The equilibrium constant, denoted as \(K_c\), is a crucial factor in understanding chemical reactions at equilibrium.
It represents the ratio of the product concentrations to the reactant concentrations at equilibrium, raised to the power of their stoichiometric coefficients.
For the reaction \(\mathrm{N}_{2} \mathrm{O}_{4}(g) \rightleftarrows 2\mathrm{NO}_{2}(g)\), the equilibrium constant expression is given by:

• \(K_c = \frac{[\mathrm{NO}_{2}]^2}{[\mathrm{N}_{2} \mathrm{O}_{4}]}\)

Here, \([\mathrm{NO}_{2}]\) and \([\mathrm{N}_{2} \mathrm{O}_{4}]\) are the equilibrium concentrations of \(\mathrm{NO}_{2}\) and \(\mathrm{N}_{2} \mathrm{O}_{4}\), respectively.
This formula allows us to calculate \(K_c\), which provides insight into the extent of a reaction and how it shifts with changes in conditions.

Reaction Favorability

The concept of reaction favorability relates to whether a chemical reaction tends to favor the formation of products or the retention of reactants at equilibrium.
This is determined by comparing the value of the equilibrium constant \(K_c\) to 1.

When:

• \(K_c > 1\), the reaction is product-favored, meaning more products are present than reactants at equilibrium.
• \(K_c < 1\), the reaction is reactant-favored, indicating that reactants are more prevalent than products at equilibrium.

In our specific reaction, \(K_c = 0.0072\), which is significantly less than 1.
This means that the reaction favors the reactants, resulting in a higher concentration of \(\mathrm{N}_{2} \mathrm{O}_{4}\) compared to \(\mathrm{NO}_{2}\) at equilibrium.

Equilibrium Concentrations

Equilibrium concentrations refer to the concentrations of reactants and products when a reaction has reached a state of balance, meaning the rates of the forward and reverse reactions are equal.
In the given reaction, the equilibrium concentrations are:

• \([\mathrm{NO}_{2}] = 0.0325\, \mathrm{mol/L}\)
• \([\mathrm{N}_{2} \mathrm{O}_{4}] = 0.147\, \mathrm{mol/L}\)

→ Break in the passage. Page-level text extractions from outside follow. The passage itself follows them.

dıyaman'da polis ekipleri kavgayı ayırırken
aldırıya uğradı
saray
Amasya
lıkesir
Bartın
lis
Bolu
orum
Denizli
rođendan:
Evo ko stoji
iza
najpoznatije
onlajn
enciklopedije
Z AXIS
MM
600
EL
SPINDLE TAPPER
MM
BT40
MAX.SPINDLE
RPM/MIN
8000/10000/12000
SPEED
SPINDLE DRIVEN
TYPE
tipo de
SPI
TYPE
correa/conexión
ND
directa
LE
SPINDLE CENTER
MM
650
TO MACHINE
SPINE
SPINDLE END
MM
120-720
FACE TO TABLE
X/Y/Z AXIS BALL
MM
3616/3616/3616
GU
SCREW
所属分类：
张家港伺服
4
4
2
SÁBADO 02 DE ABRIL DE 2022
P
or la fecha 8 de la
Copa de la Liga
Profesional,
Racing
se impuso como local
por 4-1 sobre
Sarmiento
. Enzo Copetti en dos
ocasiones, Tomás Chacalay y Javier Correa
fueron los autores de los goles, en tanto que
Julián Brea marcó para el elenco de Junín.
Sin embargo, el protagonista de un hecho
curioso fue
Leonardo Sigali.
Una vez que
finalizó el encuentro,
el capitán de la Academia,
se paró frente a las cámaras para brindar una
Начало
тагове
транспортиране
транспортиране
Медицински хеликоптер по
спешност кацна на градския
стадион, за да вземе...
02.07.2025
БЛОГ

These values are crucial for calculating the equilibrium constant \(K_c\) and understanding the direction of the reaction's favorability.
At equilibrium, these concentrations remain constant unless the system is disturbed by changes in concentration, pressure, or temperature.

Equilibrium Expressions

Equilibrium expressions are equations that define the relation between the concentrations of the reactants and products at equilibrium.
They are developed from the balanced chemical equation, using the concentrations raised to the power of their coefficients.
For the decomposition of \(\mathrm{N}_{2} \mathrm{O}_{4}\) to \(\mathrm{NO}_{2}\), the equilibrium expression is:

• \(K_c = \frac{[\mathrm{NO}_{2}]^2}{[\mathrm{N}_{2} \mathrm{O}_{4}]}\)

This expression not only helps in determining \(K_c\), but it also allows the prediction of how changes in conditions will affect the position of equilibrium.
Understanding this expression is essential for manipulating and predicting the behavior of chemical systems under various conditions, such as changes in concentration, temperature, or pressure.